Текст для чтения
__________________________________________________

В отличие от эрудитов, которые придавали своим иконографическим исследованиям описательный характер и видели в классификации всех вариантов той или другой темы главную цель науки, Буслаева не покидало стремление осмыслить и понять образы древней иконографии. Он не удовлетворялся при этом объяснением иконографических образов богословскими текстами, в чем достигли успехов ученые иконографы Запада, вроде Э. Маля и Г. Милле. Буслаев стремился проникнуть в более глубокие слои художественного мировоззрения, раскрыть мифологическое ядро в оболочке средневековой иконографии. В своих исследованиях Буслаев опирался на так называемую мифологическую школу, многое в его выводах было позднее отвергнуто. Но его попытка уловить в фабульной канве русского эпоса пережитки древней религии природы была в то время плодотворной и раскрывала перед исследователем широкие горизонты. Ставя себе такие задачи, Буслаев протягивает нити от средневекового искусства к доисторическому мифологическому творчеству и вместе с тем не забывает его связей с сознанием человека нового времени. Так раздвигались рамки исследования и частные факты превращались из примеров человеческих заблуждений в звенья широко задуманной картины духовного роста человечества. Буслаев не тяготел к философским концепциям в духе гегельянского учения о символической, классической и романтической поэзии. Но закономерность в развитии человечества от мифа к сказке, от религиозного к эстетическому, от символического к реальному не ускользнула от его внимания, и размышления на эту тему проходят красной нитью через его труды.

Работы Буслаева по истории русской художественной культуры имели основоположное значение для русской науки об искусстве. Он зорким взглядом охватил круг тем, который предстояло разрабатывать последующим поколениям.

Занимая выдающееся место в русской науке об искусстве, Буслаев должен быть признан также ученым мирового значения. Этому не противоречит, что написанные на русском языке труды Буслаева до сих пор менее известны на Западе, чем многие работы других русских авторов, вышедшие в переводах. В совершенстве владея методом и знаниями европейской науки середины XIX века, он не стремился идти в ногу с самыми модными в его время течениями и потому не отрекался от симпатий к Я. Гримму, хотя концепции немецкого ученого оспаривались тогда молодым поколением.

На Западе гуманитарные науки, уже накопившие огромный опыт и представленные рядом направлений и ученых, были в те времена более разработаны, чем в России. Они разбились на обособленные разделы, но история искусств, выделившись из общей филологии, рисковала оборвать нити, которые связывали ее с другими гуманитарными науками. В западной филологии все более побеждал дух трезвого анализа, холодного систематизаторства, и в связи с этим ослабевал интерес к общей основе различных видов искусства. Даже выдающийся современник Буслаева Я. Буркхардт не избегал опасностей, проистекавших из этого положения вещей, особенно в тех случаях, когда он от работ по истории культуры переходил к истории искусства. С трудностями подобного порядка сталкивался и И. Тэн, когда он в попытках объяснения искусства обращался к исторической среде, рисовал блестящие историко-культурные введения и вместе с тем отходил от самого искусства. В отличие от этого Буслаев настойчиво убеждал своих учеников чрезмерно не расширять исторических введений в историю литературы и искусства, не делать этого за счет рассмотрения самой литературы и искусства.

__________________________________________________

Исходные данные
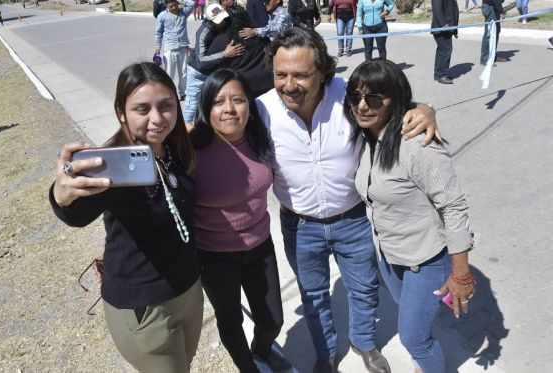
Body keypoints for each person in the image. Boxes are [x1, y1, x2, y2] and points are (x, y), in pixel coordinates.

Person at [256, 27, 438, 373]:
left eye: (301, 75)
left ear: (324, 72)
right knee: (313, 297)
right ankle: (325, 352)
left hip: (352, 219)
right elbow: (216, 130)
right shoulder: (261, 110)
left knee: (364, 288)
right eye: (281, 74)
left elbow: (396, 105)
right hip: (299, 225)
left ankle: (364, 343)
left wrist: (426, 108)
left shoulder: (350, 97)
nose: (289, 85)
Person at [49, 62, 202, 373]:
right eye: (142, 109)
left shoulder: (175, 148)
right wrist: (61, 194)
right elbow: (77, 212)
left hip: (188, 291)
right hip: (145, 307)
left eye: (166, 106)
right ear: (121, 112)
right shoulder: (112, 163)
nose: (157, 119)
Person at [346, 59, 475, 373]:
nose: (363, 106)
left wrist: (460, 275)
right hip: (389, 258)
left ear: (395, 101)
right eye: (356, 97)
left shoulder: (418, 144)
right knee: (415, 323)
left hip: (426, 262)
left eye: (374, 99)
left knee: (414, 338)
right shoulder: (366, 137)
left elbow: (454, 207)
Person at [191, 68, 292, 373]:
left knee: (272, 319)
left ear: (250, 104)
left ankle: (261, 348)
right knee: (231, 320)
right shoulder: (191, 147)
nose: (229, 109)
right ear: (207, 108)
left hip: (260, 245)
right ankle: (247, 367)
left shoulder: (262, 135)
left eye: (238, 99)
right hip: (213, 255)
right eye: (219, 101)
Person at [183, 4, 245, 125]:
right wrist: (225, 54)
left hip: (213, 73)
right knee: (191, 107)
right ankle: (184, 137)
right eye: (218, 20)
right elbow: (201, 62)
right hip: (197, 74)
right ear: (210, 21)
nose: (222, 22)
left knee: (209, 106)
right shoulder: (203, 33)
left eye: (223, 18)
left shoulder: (224, 24)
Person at [207, 5, 274, 97]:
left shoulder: (221, 41)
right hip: (266, 85)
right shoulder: (259, 37)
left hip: (240, 88)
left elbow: (210, 64)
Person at [155, 0, 195, 101]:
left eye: (175, 5)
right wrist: (158, 46)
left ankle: (183, 93)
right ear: (166, 5)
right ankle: (169, 94)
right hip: (170, 48)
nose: (173, 8)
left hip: (183, 47)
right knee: (169, 73)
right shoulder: (162, 16)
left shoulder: (183, 13)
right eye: (171, 6)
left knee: (183, 72)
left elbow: (191, 3)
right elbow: (158, 33)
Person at [431, 0, 459, 84]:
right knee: (446, 50)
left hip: (448, 26)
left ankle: (439, 74)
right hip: (442, 27)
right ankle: (441, 75)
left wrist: (454, 30)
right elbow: (437, 9)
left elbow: (452, 9)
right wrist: (443, 24)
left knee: (442, 50)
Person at [480, 0, 507, 65]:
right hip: (490, 8)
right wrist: (501, 11)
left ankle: (492, 55)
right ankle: (485, 58)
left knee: (496, 32)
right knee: (489, 34)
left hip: (494, 7)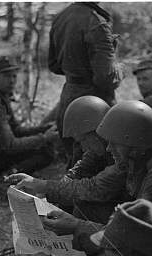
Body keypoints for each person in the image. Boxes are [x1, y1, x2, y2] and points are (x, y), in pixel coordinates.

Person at [6, 101, 152, 256]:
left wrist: (75, 226)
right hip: (137, 239)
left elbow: (133, 236)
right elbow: (83, 182)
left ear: (136, 147)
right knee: (87, 209)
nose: (109, 148)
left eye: (114, 143)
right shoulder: (132, 162)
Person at [49, 2, 122, 166]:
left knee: (76, 161)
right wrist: (119, 68)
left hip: (68, 98)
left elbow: (53, 65)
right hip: (93, 104)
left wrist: (75, 71)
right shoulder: (96, 22)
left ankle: (65, 189)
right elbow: (106, 78)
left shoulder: (60, 18)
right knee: (102, 162)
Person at [0, 56, 57, 188]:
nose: (12, 81)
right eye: (6, 76)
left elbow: (16, 129)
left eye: (14, 76)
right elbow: (10, 145)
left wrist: (42, 129)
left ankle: (9, 176)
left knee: (44, 147)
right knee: (45, 151)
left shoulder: (0, 94)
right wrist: (44, 138)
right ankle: (1, 180)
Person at [62, 96, 113, 181]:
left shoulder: (122, 155)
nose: (83, 147)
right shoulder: (97, 149)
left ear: (98, 133)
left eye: (83, 140)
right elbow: (79, 170)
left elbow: (97, 187)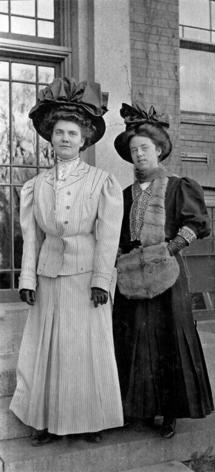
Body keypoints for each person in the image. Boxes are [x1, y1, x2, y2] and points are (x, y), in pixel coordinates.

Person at [10, 77, 124, 446]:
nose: (65, 139)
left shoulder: (101, 182)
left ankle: (90, 421)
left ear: (84, 138)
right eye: (59, 132)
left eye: (72, 133)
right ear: (50, 136)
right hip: (48, 275)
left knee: (85, 347)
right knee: (47, 348)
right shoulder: (35, 187)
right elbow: (33, 237)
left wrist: (101, 281)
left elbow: (108, 238)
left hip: (86, 275)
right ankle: (44, 421)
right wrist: (28, 278)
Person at [113, 103, 214, 439]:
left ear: (158, 150)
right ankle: (136, 409)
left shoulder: (177, 186)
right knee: (133, 340)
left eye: (145, 148)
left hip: (168, 275)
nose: (139, 155)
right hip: (131, 275)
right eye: (134, 150)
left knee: (167, 339)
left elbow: (196, 226)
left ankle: (169, 412)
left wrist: (165, 251)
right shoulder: (125, 194)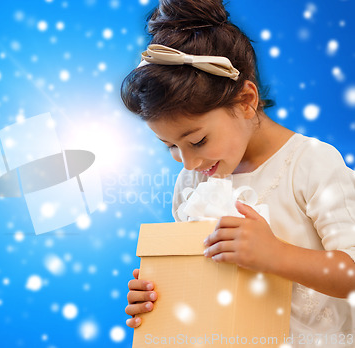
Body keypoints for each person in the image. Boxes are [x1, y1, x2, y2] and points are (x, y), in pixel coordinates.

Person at [121, 0, 355, 346]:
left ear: (246, 100)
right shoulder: (192, 182)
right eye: (170, 146)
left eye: (197, 140)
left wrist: (277, 255)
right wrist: (161, 291)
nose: (187, 162)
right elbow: (203, 283)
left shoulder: (311, 164)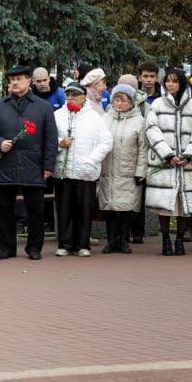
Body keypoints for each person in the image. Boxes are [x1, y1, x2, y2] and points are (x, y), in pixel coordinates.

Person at [0, 66, 58, 261]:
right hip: (5, 164)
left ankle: (34, 248)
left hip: (33, 164)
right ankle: (7, 248)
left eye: (19, 79)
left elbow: (51, 139)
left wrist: (48, 166)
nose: (14, 83)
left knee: (36, 210)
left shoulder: (43, 107)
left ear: (29, 81)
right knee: (3, 209)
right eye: (11, 80)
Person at [144, 67, 192, 256]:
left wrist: (189, 153)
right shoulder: (157, 104)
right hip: (166, 163)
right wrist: (168, 155)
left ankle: (180, 239)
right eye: (167, 81)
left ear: (181, 83)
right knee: (164, 204)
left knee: (184, 205)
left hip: (188, 164)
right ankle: (165, 240)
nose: (170, 85)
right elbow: (152, 130)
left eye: (174, 81)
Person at [51, 84, 113, 257]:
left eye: (74, 95)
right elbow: (48, 139)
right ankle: (64, 243)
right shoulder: (57, 116)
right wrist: (60, 143)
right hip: (63, 170)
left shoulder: (94, 117)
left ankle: (82, 243)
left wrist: (91, 161)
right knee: (64, 208)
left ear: (84, 97)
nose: (70, 98)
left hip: (85, 171)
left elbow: (106, 142)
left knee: (84, 208)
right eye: (68, 94)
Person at [98, 83, 148, 254]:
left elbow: (143, 149)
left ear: (132, 102)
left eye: (124, 100)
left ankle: (124, 240)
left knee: (126, 208)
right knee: (109, 208)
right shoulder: (105, 118)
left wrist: (141, 171)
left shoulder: (139, 121)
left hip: (128, 170)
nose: (119, 103)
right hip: (108, 170)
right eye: (116, 100)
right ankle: (111, 240)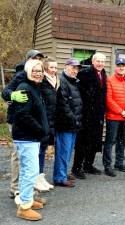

__________________________________________________

Задание 1
Каких западных ученых-иконографов текст о Буслаеве называет достигшими успехов в объяснении иконографических образов богословскими текстами?
Задание 2
Перепишите фрагмент текста о Буслаеве от слов «Занимая выдающееся место» до слов «тогда молодым поколением.», заменив «мирового» на «международного».
Задание 3
Продолжите текст о Буслаеве, начав сразу после его последнего предложения.
Записи никак не связаны с текстом.

Ответ 1
Э. Маля и Г. Милле.

Ответ 2
Занимая выдающееся место в русской науке об искусстве, Буслаев должен быть признан также ученым международного значения. Этому не противоречит, что написанные на русском языке труды Буслаева до сих пор менее известны на Западе, чем многие работы других русских авторов, вышедшие в переводах. В совершенстве владея методом и знаниями европейской науки середины XIX века, он не стремился идти в ногу с самыми модными в его время течениями и потому не отрекался от симпатий к Я. Гримму, хотя концепции немецкого ученого оспаривались тогда молодым поколением.

Ответ 3
На Западе огромная, накопленная годами эрудиция историков искусства порой приводила к тому, что непосредственное восприятие искусства несколько ослабевало. Отдельные попытки вернуть непосредственному восприятию его значение нередко выливались в форму обостренного субъективизма. В отличие от положения вещей на Западе позиция Буслаева привлекает единством его научно-познавательного пафоса и художественного энтузиазма, исторического чутья и чувства современности. В этом отношении Буслаев сохранил в себе многие черты, которыми в XVIII веке так прославился „отец истории искусства" И. Винкельман.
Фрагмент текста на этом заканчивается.